“In the grand scheme of things,” a self-effacing Oscar winner once said, “an Academy Award means very little.”
He had a point. Doing something that you’re truly proud of is its own reward. Beyond that, an acknowledgement from fellow professionals whom you respect is more valuable than the actual statuette itself.
But if an Oscar means little, then reaching a landmark like 10,000 Followers on Twitter means less than I had hoped it might.
Still! Hey! 10,000 followers!
And I’m proud to say that I got my 10K honestly. I have never Dane Cook’d my numbers by begging my audiences to Follow me. That’s 10,000 people who made their decisions spontaneously.
I am slightly less proud to say that I’ve been looking forward to reaching this (again, quite meaningless) mark for quite some time.
I think I was somewhere around the 6K level when I thought about how cool it’d be to win The Big Rollover. When I broke 9K early this summer, I started sort of wondering when I thought I’d hit it. ” I reckoned it’d happen shortly before Labor Day. My guess wasn’t far off.
The low point of my quest? Well, there was the day that Twitter got a hold of a bad clam or something and I suddenly lost 6,000 Followers in one evening. Also known as the day I realized that getting 10,000 Followers meant more to me than I thought.
(AKA the day I learned how to patch a sneaker-sized hole in a piece of office drywall.)
Those 6,000 Followers did come back a day later. Just like a housecat who scoots out through the door when you’re carrying in shopping. I’m just happy that they didn’t come back with 6,000 dead mice and birds in their mouths to drop at my feet. I bet Leo Laporte wishes he could attract my class of Follower.
A long time ago, I “gave something back” to the Twitter service by establishing, on behalf of Twitter.com, that the service will treat you to a diner order of strawberry pancakes every time you get another 1000 Followers. “They’re still setting up the infrastructure for this,” I assured my Followers. “Just keep your receipts.”

> [Work order 1] Please list every animal named in the essay about reaching 10,000 Twitter followers.
> [Work order 2] Write the next part of the essay about reaching 10,000 Twitter followers, picking up after its last sentence.
The records have no connection to the essay about reaching 10,000 Twitter followers.

> [Study material]
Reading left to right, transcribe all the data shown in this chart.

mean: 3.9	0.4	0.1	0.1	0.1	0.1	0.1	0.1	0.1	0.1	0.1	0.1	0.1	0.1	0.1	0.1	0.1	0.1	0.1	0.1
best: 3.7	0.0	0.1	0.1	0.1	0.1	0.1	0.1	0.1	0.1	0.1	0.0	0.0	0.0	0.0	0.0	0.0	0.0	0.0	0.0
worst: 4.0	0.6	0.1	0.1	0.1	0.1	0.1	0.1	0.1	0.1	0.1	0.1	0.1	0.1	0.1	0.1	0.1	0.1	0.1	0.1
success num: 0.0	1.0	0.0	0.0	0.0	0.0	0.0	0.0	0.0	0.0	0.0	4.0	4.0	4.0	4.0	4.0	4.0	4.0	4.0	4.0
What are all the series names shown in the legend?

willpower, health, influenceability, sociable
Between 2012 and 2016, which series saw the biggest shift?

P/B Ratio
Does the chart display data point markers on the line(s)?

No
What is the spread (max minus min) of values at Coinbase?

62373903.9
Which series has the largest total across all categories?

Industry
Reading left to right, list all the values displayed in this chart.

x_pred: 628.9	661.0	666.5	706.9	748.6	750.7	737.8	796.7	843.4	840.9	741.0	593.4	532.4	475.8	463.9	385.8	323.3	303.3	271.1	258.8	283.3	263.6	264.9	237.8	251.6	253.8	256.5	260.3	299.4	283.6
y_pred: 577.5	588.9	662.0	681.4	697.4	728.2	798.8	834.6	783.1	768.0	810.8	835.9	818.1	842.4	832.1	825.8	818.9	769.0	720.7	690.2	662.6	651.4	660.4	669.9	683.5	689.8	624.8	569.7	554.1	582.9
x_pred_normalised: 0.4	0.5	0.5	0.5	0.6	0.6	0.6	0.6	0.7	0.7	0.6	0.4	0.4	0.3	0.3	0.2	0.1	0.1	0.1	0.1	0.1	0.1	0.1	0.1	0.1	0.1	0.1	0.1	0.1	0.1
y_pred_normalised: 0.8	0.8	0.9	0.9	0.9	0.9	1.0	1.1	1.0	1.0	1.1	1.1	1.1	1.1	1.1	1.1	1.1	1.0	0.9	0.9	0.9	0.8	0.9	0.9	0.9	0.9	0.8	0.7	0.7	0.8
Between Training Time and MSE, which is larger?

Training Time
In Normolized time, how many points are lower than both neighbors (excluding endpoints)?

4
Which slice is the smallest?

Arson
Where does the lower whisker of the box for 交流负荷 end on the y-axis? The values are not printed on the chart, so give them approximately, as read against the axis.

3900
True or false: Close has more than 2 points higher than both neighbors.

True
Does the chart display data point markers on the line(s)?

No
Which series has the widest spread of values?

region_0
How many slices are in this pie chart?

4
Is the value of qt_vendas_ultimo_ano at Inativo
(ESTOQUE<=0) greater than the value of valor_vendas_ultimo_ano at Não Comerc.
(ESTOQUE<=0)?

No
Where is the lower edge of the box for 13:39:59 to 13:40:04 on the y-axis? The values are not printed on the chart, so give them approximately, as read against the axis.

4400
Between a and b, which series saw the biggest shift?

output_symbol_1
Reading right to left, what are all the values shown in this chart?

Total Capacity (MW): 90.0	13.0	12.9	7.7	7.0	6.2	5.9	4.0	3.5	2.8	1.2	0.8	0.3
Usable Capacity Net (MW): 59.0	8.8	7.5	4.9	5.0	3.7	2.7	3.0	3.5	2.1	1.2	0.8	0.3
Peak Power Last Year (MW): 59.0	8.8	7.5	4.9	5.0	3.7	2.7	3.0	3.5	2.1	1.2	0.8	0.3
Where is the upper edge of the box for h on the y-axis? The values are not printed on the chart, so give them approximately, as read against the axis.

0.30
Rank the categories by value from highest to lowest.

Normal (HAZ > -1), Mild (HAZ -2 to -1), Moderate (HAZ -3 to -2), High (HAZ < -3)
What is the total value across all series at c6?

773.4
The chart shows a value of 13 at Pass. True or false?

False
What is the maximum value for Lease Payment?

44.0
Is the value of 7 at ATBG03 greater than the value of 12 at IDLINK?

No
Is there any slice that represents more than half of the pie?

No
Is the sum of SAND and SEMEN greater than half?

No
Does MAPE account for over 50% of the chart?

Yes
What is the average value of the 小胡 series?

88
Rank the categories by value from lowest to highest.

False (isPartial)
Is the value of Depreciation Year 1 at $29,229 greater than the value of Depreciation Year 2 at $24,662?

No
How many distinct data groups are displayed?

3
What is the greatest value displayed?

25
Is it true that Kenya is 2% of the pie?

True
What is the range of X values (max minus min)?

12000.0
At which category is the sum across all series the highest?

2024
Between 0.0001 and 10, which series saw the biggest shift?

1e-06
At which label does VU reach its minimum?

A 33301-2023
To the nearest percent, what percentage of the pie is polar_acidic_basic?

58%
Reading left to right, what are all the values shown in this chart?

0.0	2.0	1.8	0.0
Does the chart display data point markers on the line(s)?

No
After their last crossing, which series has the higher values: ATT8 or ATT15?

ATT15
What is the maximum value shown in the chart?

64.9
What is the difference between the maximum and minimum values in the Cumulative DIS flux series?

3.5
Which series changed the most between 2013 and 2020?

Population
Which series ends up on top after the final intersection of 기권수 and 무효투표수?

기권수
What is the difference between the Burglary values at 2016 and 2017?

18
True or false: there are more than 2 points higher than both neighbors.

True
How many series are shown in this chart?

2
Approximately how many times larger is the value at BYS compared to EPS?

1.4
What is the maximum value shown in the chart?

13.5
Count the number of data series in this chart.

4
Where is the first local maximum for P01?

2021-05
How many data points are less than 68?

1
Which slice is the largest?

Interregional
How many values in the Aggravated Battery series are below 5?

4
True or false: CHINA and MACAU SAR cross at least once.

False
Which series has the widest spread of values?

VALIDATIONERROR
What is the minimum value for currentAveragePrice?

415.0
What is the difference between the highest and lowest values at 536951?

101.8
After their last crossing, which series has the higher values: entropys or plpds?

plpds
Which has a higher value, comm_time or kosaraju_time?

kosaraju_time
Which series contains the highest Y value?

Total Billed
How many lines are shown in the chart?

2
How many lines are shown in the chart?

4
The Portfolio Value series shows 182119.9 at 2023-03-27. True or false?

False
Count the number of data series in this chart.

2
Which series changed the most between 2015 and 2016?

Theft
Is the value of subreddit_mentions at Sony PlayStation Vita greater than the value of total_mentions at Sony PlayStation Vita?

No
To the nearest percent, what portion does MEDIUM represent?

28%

> [Response 1] clam, housecat, mice, birds

> [Response 2]
And indeed, the promise of free pancakes gave me yet another reason to look forward to a “rollover.” At the 3K, 4K, 5K, etc. mark I religiously went out for breakfast and dug deeply into the Cakes of Victory.
I have now declared that with every 10,000 Twitter Followers, the company will treat you to…
The New England Diner Triple Crown!
Yes, it’s a full day of dinering: Twitter will pay for Breakfast, Lunch and Dinner in three separate diners in three separate New England states. You may choose any three diners for your Triple Crown, though all dining and travel must be completed in one day. Remember, save those meal receipts, plus the paperwork for any gas or toll expenses.
I’m serious about the Triple Crown. In a couple of weeks, I am indeed going to do a one-day, three-state diner roadtrip. It’s been a tough month and I deserve a day of serious fun. Itinerary to be posted as soon as I decide on one (O’Rourke’s Diner in Middletown, Connecticut is the presumptive nominee for the Lunch stop).
Do join me for one of these meals if you happen to be nearby.
I’m also serious about Twitter paying for it. This is an astounding and generous offer and a brilliant piece of “viral” marketing. The folks behind Twitter are geniuses for coming up with it. I can’t wait to tell them that I’ve decided this has been their policy all along!
And if they try to chisel out of the sacred promise that they are not yet aware that they’ve made…well, just tune in to “Judge Judy” for the fireworks.